The web, in general, is hardly a land of polite discourse and respect for one's fellow denizens. While Wikipedia's culture tends to do a good job of weeding out obvious trolls ("UR MAMA SO FAT"), users who are more subtle -- even sometimes quite productive -- but nevertheless problematic, can pose a significant difficulty.
Raul, I believe it was, had a lot to say on this subject at the Arbitration Committee panel of Wikimania 2006.
I've had a bit of a mixed bag, on this. I saw one Mediation Cabal case over linking to a school alumni group's website -- it had a wealth of source material, but the link was seen as promotional in nature (the main advocate of the link was involved with the group). After a week or two of tense negotiation, people had more or less agreed to link the site specifically as a source, and I thought things were going okay. Copyright concerns about the site were the last thing to sort through. And then a party in the mediation suddenly started trolling, accusing another party of anti-semitism, and all sorts of things -- out of the blue, as far as I could tell. I even remember asking them, "You're starting shit. You know you are. Why?" Guy never came back, and the whole agreement imploded.
So, that's one lesson: as a mediator, don't advocate. You're not there to see any person or any conclusion come out ahead, within the frame and goals of the project -- and if you are, you probably shouldn't be mediating. There's two important aspects, here: first, you have to be a neutral party, and second, people need to see you as as a neutral party. Unfair mediation should suck for obvious reasons, but if people don't think they'll get a fair "hearing," they won't bother to show up unless they have to. On a volunteer project, there's really no way you can force people into mediation (or anything, for that matter) unless they want to be there.
Then there was a time I responded to a request for third opinion, on whether a particular author qualified as being Jewish-Hungarian. Being an obvious outsider to the argument, I was actually perceived as a neutral party, and things were resolved quickly. Both parties accepted my opinion, by some strange miracle, since all they seemed to want was a tie-breaker. That was a good one.
I remember another case, also with MedCab, where somebody was offended that their article was deleted, and also hurt at the behavior of the users advocating deletion. I tried a sort of "fireside chat," talking things over with them for a bit. They only asked for an apology from one user, who -- once they became aware of the mediation request -- stormed in and continued the name-calling. Again, the newcomer left the project.
There's a few lessons I could draw, from that. One I usually try to look at is: encourage giving, get all sides in a dispute to make concessions, however small. This encourages people to play fairly, makes people see that everyone is committed to the mediation, and creates a feeling that progress is being made.

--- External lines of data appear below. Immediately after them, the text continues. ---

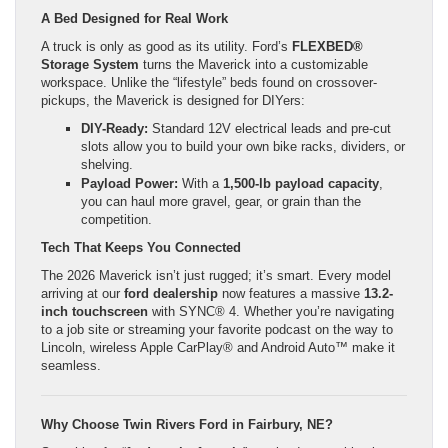
A Bed Designed for Real Work
A truck is only as good as its utility. Ford’s
FLEXBED®
Storage System
turns the Maverick into a customizable
workspace. Unlike the “lifestyle” beds found on crossover-
pickups, the Maverick is designed for DIYers:
DIY-Ready:
Standard 12V electrical leads and pre-cut
slots allow you to build your own bike racks, dividers, or
shelving.
Payload Power:
With a
1,500-lb payload capacity
,
you can haul more gravel, gear, or grain than the
competition.
Tech That Keeps You Connected
The 2026 Maverick isn’t just rugged; it’s smart. Every model
arriving at our
ford dealership
now features a massive
13.2-
inch touchscreen
with SYNC® 4. Whether you’re navigating
to a job site or streaming your favorite podcast on the way to
Lincoln, wireless Apple CarPlay® and Android Auto™ make it
seamless.
Why Choose Twin Rivers Ford in Fairbury, NE?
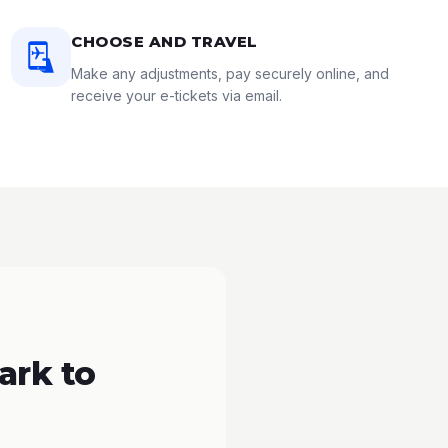
CHOOSE AND TRAVEL
Make any adjustments, pay securely online, and
receive your e-tickets via email.
ark to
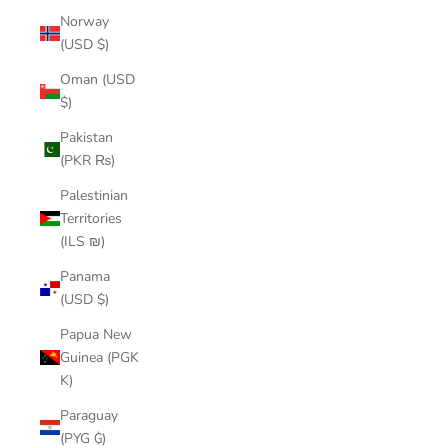
Norway
(USD $)
Oman (USD
$)
Pakistan
(PKR ₨)
Palestinian
Territories
(ILS ₪)
Panama
(USD $)
Papua New
Guinea (PGK
K)
Paraguay
(PYG ₲)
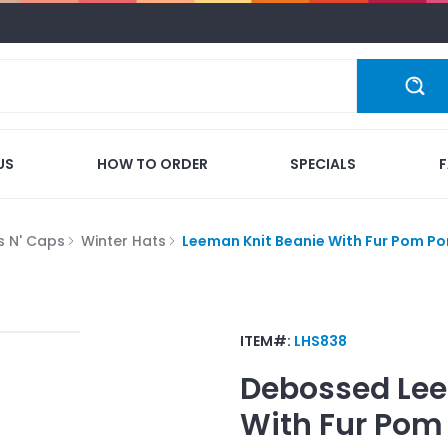
US
HOW TO ORDER
SPECIALS
s N' Caps
Winter Hats
Leeman Knit Beanie With Fur Pom P
ITEM#:
LHS838
Debossed
Lee
With Fur Po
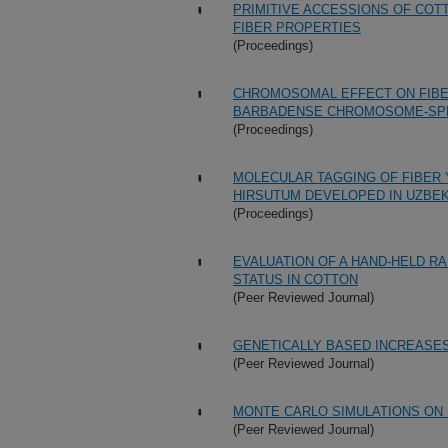
PRIMITIVE ACCESSIONS OF COT
FIBER PROPERTIES
(Proceedings)
CHROMOSOMAL EFFECT ON FIBER
BARBADENSE CHROMOSOME-SPEC
(Proceedings)
MOLECULAR TAGGING OF FIBER Y
HIRSUTUM DEVELOPED IN UZBE
(Proceedings)
EVALUATION OF A HAND-HELD R
STATUS IN COTTON
(Peer Reviewed Journal)
GENETICALLY BASED INCREASES
(Peer Reviewed Journal)
MONTE CARLO SIMULATIONS ON
(Peer Reviewed Journal)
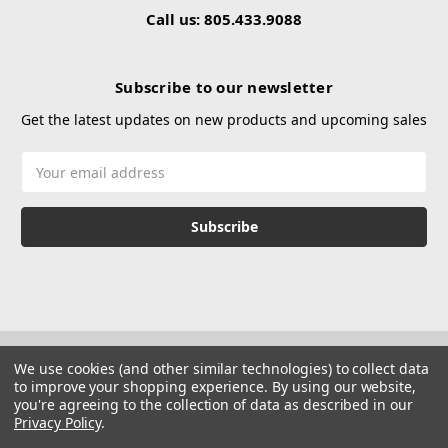
Call us: 805.433.9088
Subscribe to our newsletter
Get the latest updates on new products and upcoming sales
Email
Address
We use cookies (and other similar technologies) to collect data
to improve your shopping experience.
By using our website,
you're agreeing to the collection of data as described in our
Privacy Policy
.
© 2026 Hustle Paintball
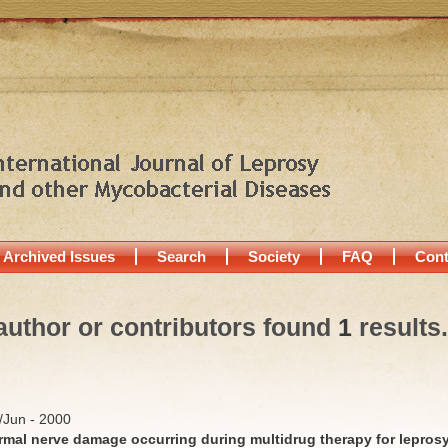
Archived Issues
Search
Society
FAQ
Cont
author or contributors found
1
results.
y/Jun - 2000
rmal nerve damage occurring during multidrug therapy for lepros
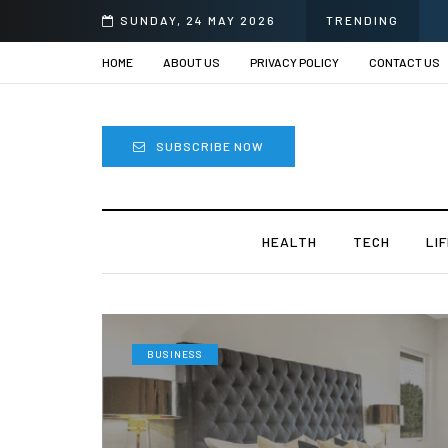
SUNDAY, 24 MAY 2026
TRENDING
HOME
ABOUT US
PRIVACY POLICY
CONTACT US
SUBSCRIBE NOW
HEALTH
TECH
LI
BUSINESS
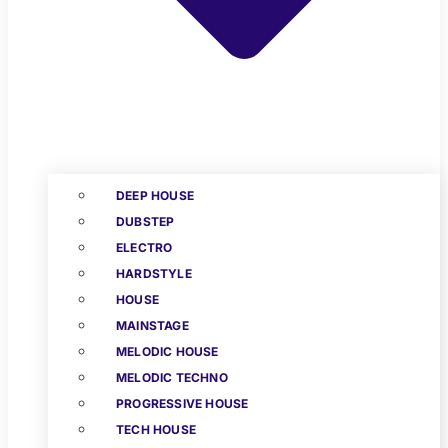
DEEP HOUSE
DUBSTEP
ELECTRO
HARDSTYLE
HOUSE
MAINSTAGE
MELODIC HOUSE
MELODIC TECHNO
PROGRESSIVE HOUSE
TECH HOUSE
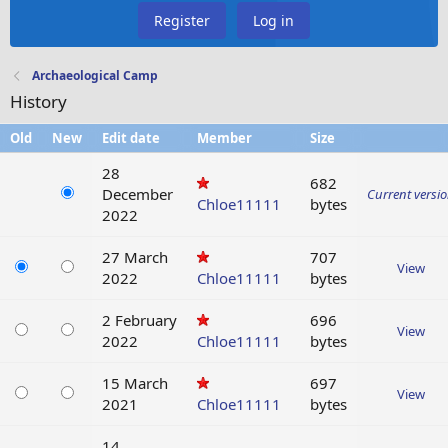
Register
Log in
Archaeological Camp
History
Old
New
Edit date
Member
Size
28
682
December
Current versi
Chloe11111
bytes
2022
27 March
707
View
2022
Chloe11111
bytes
2 February
696
View
2022
Chloe11111
bytes
15 March
697
View
2021
Chloe11111
bytes
14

Another lesson might be optimism: people need to believe that the mediation can work, and is working. If one person doesn't believe that, it's of the utmost importance to find out why, and fix the problem if at all possible. Users can almost always fix problems and arguments on their own; the trick is getting them to believe this, first.
Also be watchful for discussion. There are a lot of pages. People don't always run and grab the mediator(s) before arguing, so be proactive.
In a face-to-face mediation, people can't easily leave the table. In Wikipedia or any other online setting, doing so is not only easy but even sometimes difficult to notice. The biggest tip I've yet figured out is this, I suppose: get people at the table, both mentally and emotionally. Get them to vocalize this, encourage them to negotiate. Act as a middleman when they aren't willing to talk to each other.
And, of course, be careful with blocks, if you're an administrator. All too often, everybody in an argument wants everybody else blocked. If you ever accede to one of these requests, a lot of things can go wrong: (1) the blocked user feels wronged, and may not trust you to remain neutral as a mediator; (2) other users may see a chance to "win," and will probably badger you to block again and again; (3) while the user is blocked, circumstances may change dramatically -- be careful that their absense will help, rather than hinder, the mediation. Blocks can be necessary, to get someone's attention, to stop edit warring and attacks, but always be careful with them. We can afford to hurt a vandal's feelings, but good contributors are hard to come by. Be gentle.
Remember why you got into it -- with all the trials and tribulations, people yelling back and forth, and generally squabbling and refusing to work together until the most ridiculous concessions are made, it's important to keep your eye on the prize. Keep things together, keep the project together, and work for the best interests of the project.
This has been a bit of a ramble. More for my sake than a reader's, I suppose, just to get a few thoughts in order. But if you get anything out of it, all's well and good.